WORK INSTRUCTIONS - Your task is to retype the listing word for word.

SOURCE INFORMATION -
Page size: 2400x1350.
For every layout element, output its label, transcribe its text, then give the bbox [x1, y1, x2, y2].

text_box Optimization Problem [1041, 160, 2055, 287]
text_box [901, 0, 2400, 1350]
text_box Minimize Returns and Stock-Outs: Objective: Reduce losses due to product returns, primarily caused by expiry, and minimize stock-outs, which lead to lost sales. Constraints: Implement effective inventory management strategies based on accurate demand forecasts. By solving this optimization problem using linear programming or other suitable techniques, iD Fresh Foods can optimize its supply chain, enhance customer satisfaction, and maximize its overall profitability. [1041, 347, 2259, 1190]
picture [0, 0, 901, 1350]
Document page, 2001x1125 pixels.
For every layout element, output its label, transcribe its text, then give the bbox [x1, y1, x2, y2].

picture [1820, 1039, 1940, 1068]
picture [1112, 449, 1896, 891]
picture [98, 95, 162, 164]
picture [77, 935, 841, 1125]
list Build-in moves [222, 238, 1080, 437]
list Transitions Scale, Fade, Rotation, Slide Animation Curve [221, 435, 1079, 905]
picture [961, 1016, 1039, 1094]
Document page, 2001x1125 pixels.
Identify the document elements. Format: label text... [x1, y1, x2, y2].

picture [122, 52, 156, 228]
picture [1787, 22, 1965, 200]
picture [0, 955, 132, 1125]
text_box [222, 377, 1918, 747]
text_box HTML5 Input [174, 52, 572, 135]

EXERCISE ANSWER -
Page size: 2400x1350.
For every layout element, output its label, transcribe its text, then give the bbox [x1, y1, x2, y2].

text_box Optimization Problem [1041, 160, 2055, 287]
text_box [901, 0, 2400, 1350]
text_box Minimize Returns and Stock-Outs: Objective: Reduce losses due to product returns, primarily caused by expiry, and minimize stock-outs, which lead to lost sales. Constraints: Implement effective inventory management strategies based on accurate demand forecasts. By solving this optimization problem using linear programming or other suitable techniques, iD Fresh Foods can optimize its supply chain, enhance customer satisfaction, and maximize its overall profitability. [1041, 347, 2259, 1190]
picture [0, 0, 901, 1350]
Document page, 2001x1125 pixels.
For every layout element, output its label, transcribe its text, then give the bbox [x1, y1, x2, y2].

picture [1820, 1039, 1940, 1068]
picture [1112, 449, 1896, 891]
picture [98, 95, 162, 164]
picture [77, 935, 841, 1125]
list Build-in moves [222, 238, 1080, 437]
list Transitions Scale, Fade, Rotation, Slide Animation Curve [221, 435, 1079, 905]
picture [961, 1016, 1039, 1094]
Document page, 2001x1125 pixels.
Identify the document elements. Format: label text... [x1, y1, x2, y2].

picture [122, 52, 156, 228]
picture [1787, 22, 1965, 200]
picture [0, 955, 132, 1125]
text_box [222, 377, 1918, 747]
text_box HTML5 Input [174, 52, 572, 135]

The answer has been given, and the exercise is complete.